Mit der Südamerika- Tour des deutschen Kanzlers Scholz kam unerwartet das sogenannte Mercosur- Abkommen wieder ins Gespräch. Eigentlich ist es ja das EU- Freihandelsabkommen mit den sogenannten Mercosur- Staaten Südamerikas. Wobei Mercosur (Mercado Comun del Sur – Gemeinsamer Markt des Südens) eben ein gemeinsamer Markt ist; dessen Mitgliedsstaaten sind  Argentinien, Brasilien, Paraguay, Uruguay und Venezuela, wobei Venezuela seit 2016 dauerhaft suspendiert ist. Mit diesem Staatenbund und zugleich einer der größten Wirtschaftsgemeinschaften der Welt steht also die EU in Verhandlungen über ein Freihandelsabkommen. Dieses Abkommen ist ja mehr oder weniger ausverhandelt, aber der Teufel steckt halt, wie so oft, im Detail. Seit 2019 gibt es eine grundsätzliche Einigung, aber noch ist nichts ratifiziert. Und genau deswegen drängte Scholz auf seiner ersten Station in Südamerika, in Argentinien, auf einen schnellen Abschluss. Auf einer gemeinsamen Pressekonferenz mit dem argentinischen Präsidenten in Buenos Aires sagte er, um eine Vertiefung der Handelsbeziehungen bemüht: „Wir wollen deswegen auch unseren strategischen Dialog zur Energiepolitik weiter fortsetzen … Das gilt zum Beispiel auch für die Nutzung von Flüssiggas LNG“. Er ist ja auch deswegen in Südamerika, um die Abhängigkeit Deutschlands von China bei Rohstoffen zu reduzieren und Argentinien könnte ein Lieferant von Flüssiggas für Deutschland und für die EU werden, außerdem gibt es in Argentinien große Lithium- Vorkommen. Ein Rohstoff, ohne den es keine E- Autos geben würde. Ursprünglich ging es bei diesem
Abkommen, vereinfacht gesagt, um Rindfleisch gegen europäische Autos, aber der Ukraine- Krieg hat vieles verändert.

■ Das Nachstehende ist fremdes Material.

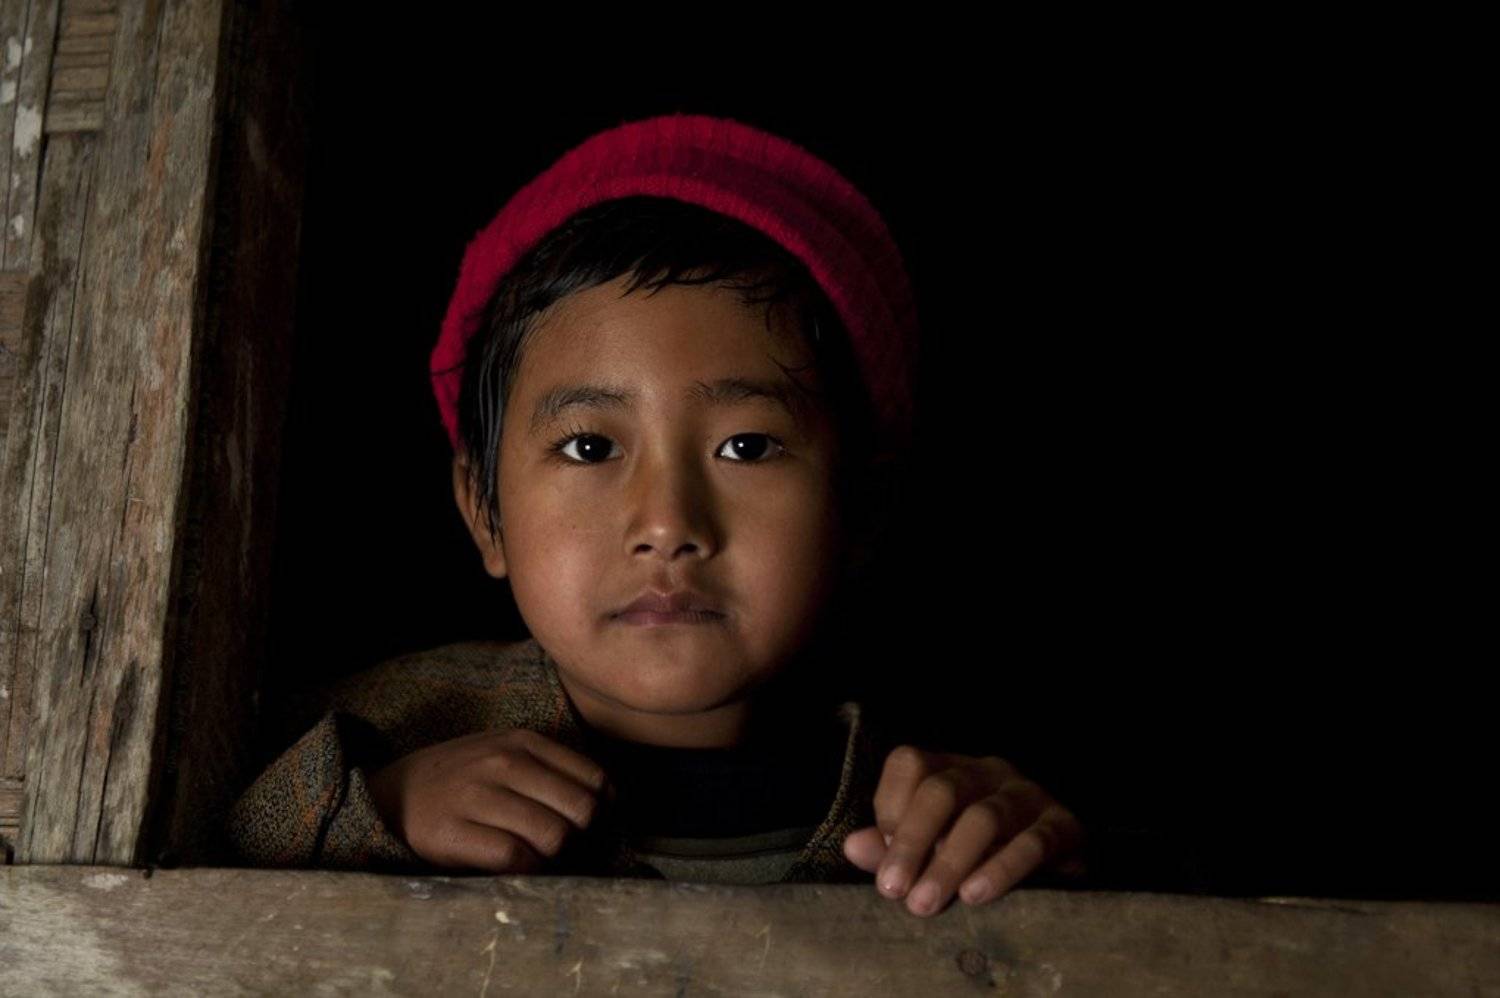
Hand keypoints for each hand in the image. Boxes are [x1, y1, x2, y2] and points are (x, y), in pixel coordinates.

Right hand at [365, 728, 614, 872]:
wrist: (393, 794)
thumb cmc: (463, 779)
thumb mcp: (504, 753)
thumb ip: (552, 768)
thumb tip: (609, 799)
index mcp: (521, 741)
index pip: (593, 778)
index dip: (604, 808)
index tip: (594, 823)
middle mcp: (502, 763)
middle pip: (580, 810)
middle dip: (582, 835)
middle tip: (567, 845)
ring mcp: (477, 796)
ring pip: (552, 835)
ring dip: (554, 856)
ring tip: (539, 855)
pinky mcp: (454, 833)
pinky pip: (515, 858)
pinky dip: (527, 869)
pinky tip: (518, 865)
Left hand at [842, 747, 1086, 916]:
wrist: (1060, 871)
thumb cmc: (980, 858)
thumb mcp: (931, 851)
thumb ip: (892, 849)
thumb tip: (853, 847)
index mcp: (950, 769)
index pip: (909, 764)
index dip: (889, 807)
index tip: (882, 858)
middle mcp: (987, 772)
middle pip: (942, 791)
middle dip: (912, 842)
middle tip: (893, 891)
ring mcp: (1027, 794)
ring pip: (984, 818)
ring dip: (949, 863)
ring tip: (926, 904)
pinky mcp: (1063, 825)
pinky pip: (1032, 843)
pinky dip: (1001, 869)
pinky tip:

  Beim Mercosur- Abkommen spießt es sich aber weiterhin. Einer der Streitpunkte ist die Forderung der EU, dass Brasilien konkrete Zusagen zum Schutz des Amazonas- Regenwaldes machen muss. Die gibt es bis jetzt nicht; nur vage Versprechen. Das war unter dem abgewählten brasilianischen Präsidenten Bolsonaro so und das scheint unter dem neuen Präsidenten Lula da Silva bis jetzt nicht anders zu sein. Der sagte zwar: „Das Abkommen mit der EU ist dringend notwendig“, aber eine Unterschrift gibt es trotzdem nicht. Und es gibt auch Unstimmigkeiten innerhalb der südamerikanischen Mercosur- Staaten. Uruguays Präsident z. B. kündigte an, sein Land für wirtschaftliche Beziehungen mit China zu öffnen. Einer Öffnung China gegenüber ist aber auch der brasilianische Präsident nicht ganz abgeneigt. Trotzdem sagte er in einem Gespräch mit Scholz: „Wir werden versuchen, den Europäern zu zeigen, wie flexibel wir sind. Und wir wollen, dass die Europäer uns zeigen, wie flexibel sie sind“. Also weiterhin keine fixe Zusage, obwohl Lula da Silva fordert, dass das Abkommen schnell in Kraft tritt.

  In Brüssel wird ja schon überlegt, das Mercosur- Abkommen als geteiltes Abkommen zu behandeln, mit einem Splitting. Dadurch kann die geforderte Einstimmigkeit umgangen werden. Wenn zuerst über den Handelsvertrag abgestimmt wird, braucht es keine Einstimmigkeit und große Teile des Abkommens können sofort vorläufig in Kraft treten. So wurde es ja auch bei CETA, dem Handelsabkommen zwischen der EU und Kanada, gehandhabt. Bei Mercosur ist es aber noch nicht so weit. Aber es wird wohl trotz Veto aus Österreich – soweit es das noch gibt – so kommen. Von einem Punkt des Abkommens hört man aber zur Zeit nichts; von den Schiedsgerichten. Jene nicht- staatlichen Schiedsgerichte, vor denen Konzerne ganze Staaten und Regierungen beispielsweise auf Schadenersatz für entgangene Gewinne klagen können. Wenn etwa strengere Umweltschutzmaßnahmen eingeführt werden.

  Vielleicht spielte es bei den Gesprächen mit Scholz auch eine Rolle, dass Brasilien Mitglied von BRICS ist, jenem Staatenbund aus Brasilien, Russland, Indien, China und Südafrika. Und Argentinien ist bestrebt, ein Mitglied zu werden. Nicht unbedingt förderlich für die EU.